Javier López Facal 14 DIC 2011 - 16:30 CET
Les confieso que siempre me ha inquietado un poco la rotundidad con la que Demócrito de Abdera dejó escrito aquello de que “los principios de todo son los átomos y el vacío; lo demás son meras opiniones”. A pesar de las precisiones, contextualizaciones y cautelas con las que interpretemos esa frase, y a pesar de que es una obviedad que en la época de aquel longevo y risueño filósofo (460-370 a.
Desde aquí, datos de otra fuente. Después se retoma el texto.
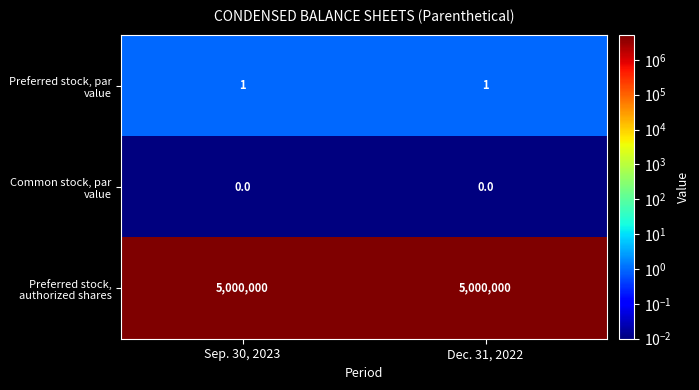

True or false: Preferred stock, par value has a value of 1 at Dec. 31, 2022.

True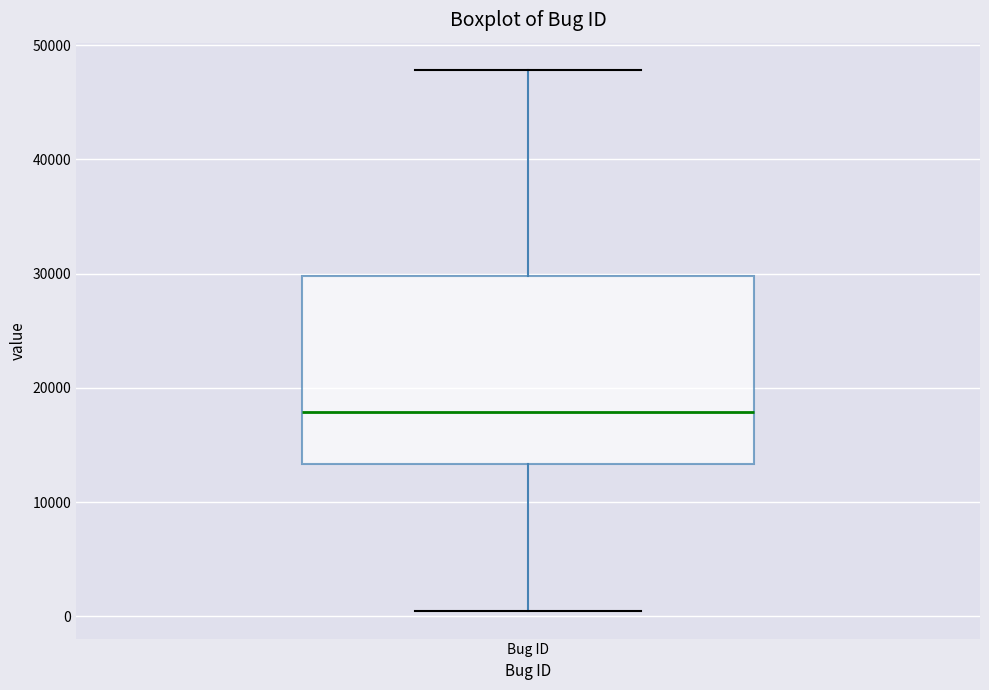

Read this box plot against the y-axis: the position of the median line, the range covered by the box, and the ends of both whiskers. The values are not printed on the chart, so give them approximately, as read against the axis.

median 18000, box 13000 to 30000, whiskers 0 to 48000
C.) no era ni remotamente posible concebir los tamaños de las partículas subatómicas tal como hoy las conocemos, la analogía con hipótesis como la de Higgs resulta casi irresistible.
Tampoco es fácil, por citar otro ejemplo, dejar de asociar aquello de san Agustín de que non in tempore sed cum tempore incepit creatio (“no en el tiempo, sino con el tiempo comenzó la creación”) con la teoría del big bang que, por cierto, García Márquez proponía traducir al español como “el gran pum”.
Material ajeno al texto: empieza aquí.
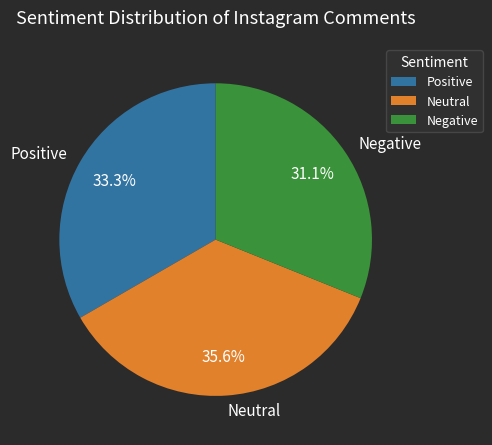

Is Negative the majority of the pie?

No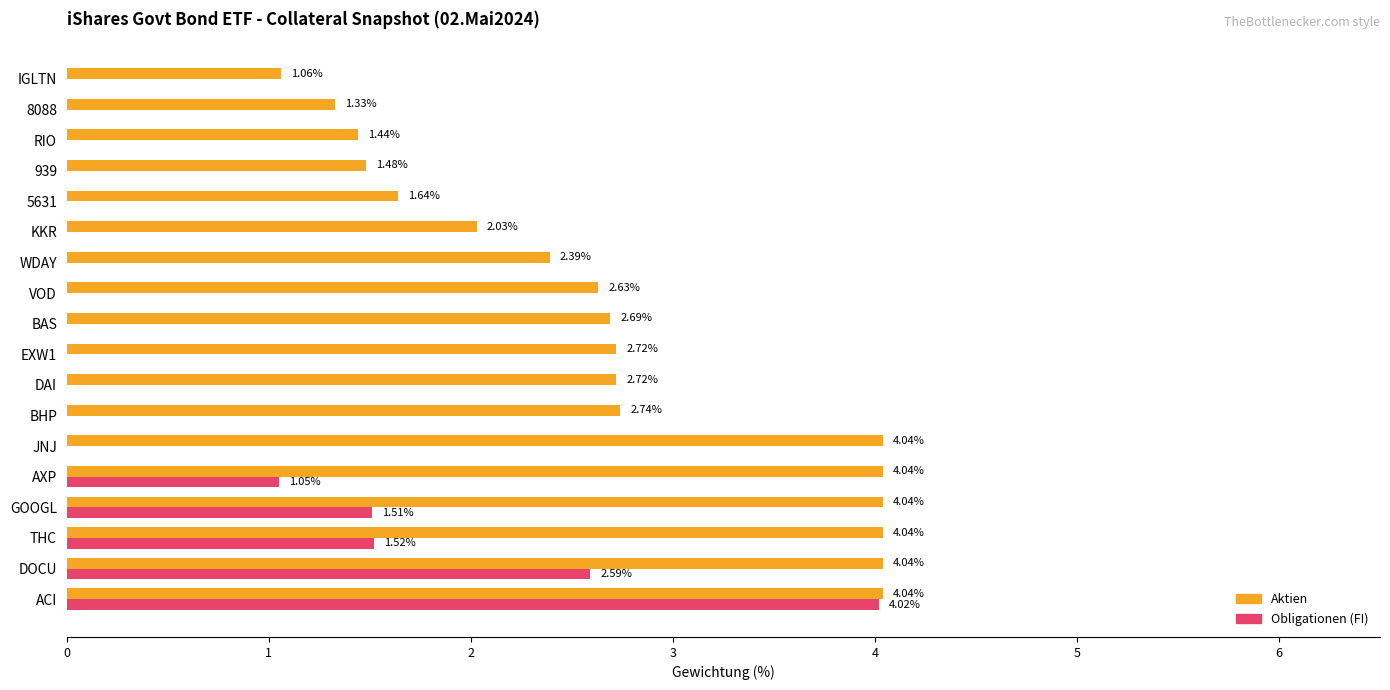

What are all the series names shown in the legend?

Aktien, Obligationen (FI)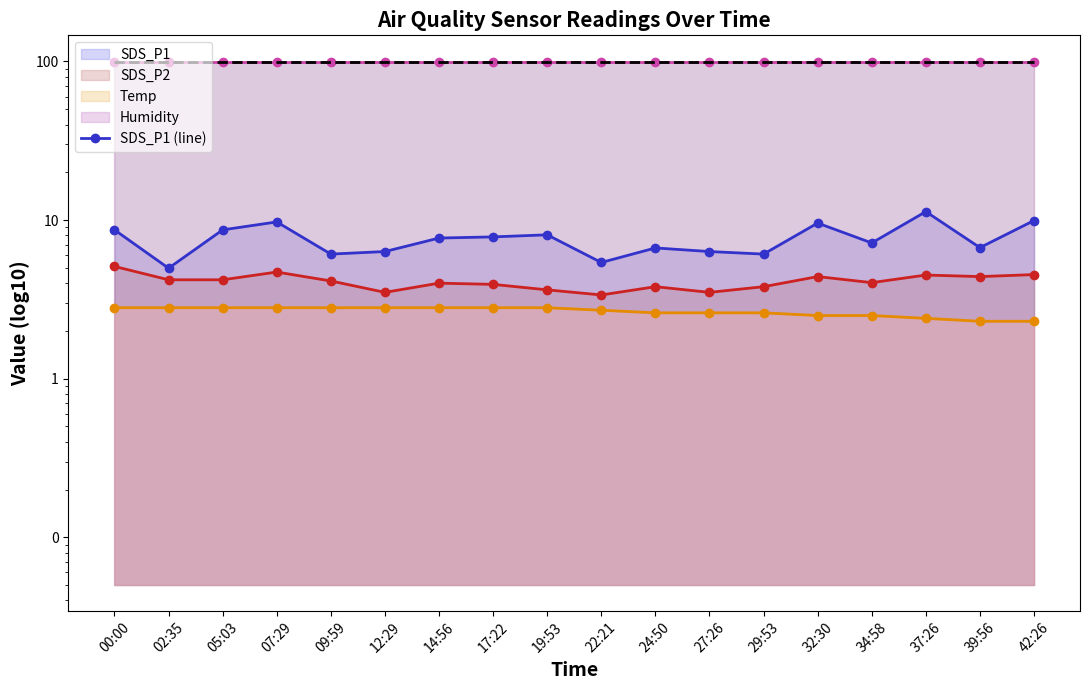

Which label corresponds to the smallest value in the chart?

39:56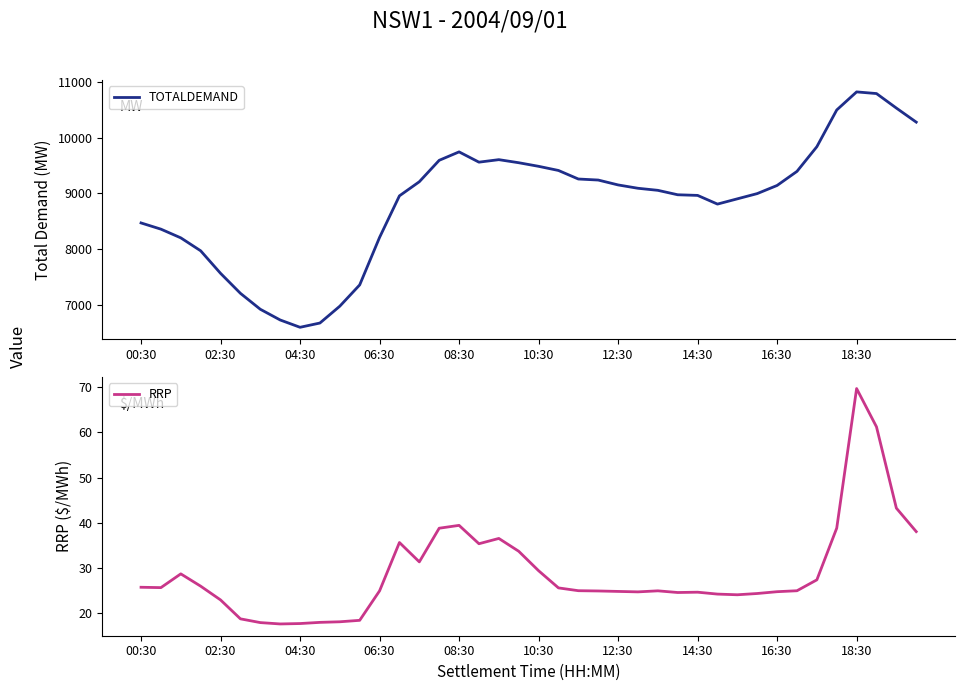

Rank the series at 17 from lowest to highest value.

RRP, TOTALDEMAND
Las diferencias entre estas frases antiguas y sus más o menos equivalentes formulaciones modernas no son tanto conceptuales, cuanto empíricas o de verificabilidad: a un filósofo antiguo le bastaba con postular una hipótesis intrínsecamente coherente o verosímil, y no sentía la necesidad de demostrarla experimentalmente; hoy en día, como estamos tan resabiados y somos bastante más incrédulos, dedicamos miles de millones de euros a construir complicadísimos artefactos que nos permitan demostrar empíricamente la validez de una hipótesis como, sin ir más lejos, la del bosón de Higgs.
Ahora bien, el objetivo último que subyace en ambos empeños, es decir, el de los viejos filósofos y el de los nuevos científicos, es aparentemente el mismo y nadie mejor que un poeta, como Virgilio, para formularlo: Felix qui potuit rerum cognoscere causas (“feliz quien pudo conocer las causas de las cosas”).
En efecto, la expectación que produjo hace unos días la presentación en el CERN para informar de cómo iban las cosas en el LHC (ver El País del miércoles 14 de diciembre) tiene más que ver con el ethos que trasmite el verso de Virgilio, que con la utilidad práctica o la rentabilidad económica de la mentada investigación en curso: nada de lo que allí se está haciendo va a servir para nada a corto plazo, si es que se considera que “no es nada” el conocer las causas de las cosas.
Les confieso también que el hecho de que centenares de periodistas de todo el mundo recurriesen cada uno a su físico de cabecera para que les explicase cómo va avanzando la búsqueda de una todavía inencontrada partícula subatómica en términos asequibles a los legos, no ha dejado de emocionarme y aun de reconciliarme un tanto con nuestros congéneres que, al menos a este servidor de ustedes, últimamente no le están dando muchas alegrías.
Además, el hecho de que el contenido de aquella presentación pública urbi et orbi haya merecido titulares de portada y haya sido publicado con mayor o menor precisión o rigor en millares de medios de comunicación de todo el mundo, parece demostrar que la ciencia interesa no sólo porque cure enfermedades, alumbre nuevas formas de energía, contribuya a aumentar la producción de alimentos, o satisfaga nuestra incomprensible manía de movernos de aquí para allá.
Al parecer, además de todo eso, sigue estando viva la capacidad de asombro y curiosidad de esa especie de mamífero que de manera bastante autocomplaciente hemos llamado Homo sapiens.
Tomen nota, por cierto, los que quieren alojar la sede administrativa responsable de la investigación científica española en un a modo de piso patera ministerial.
Javier López Facal es profesor de investigación del CSIC.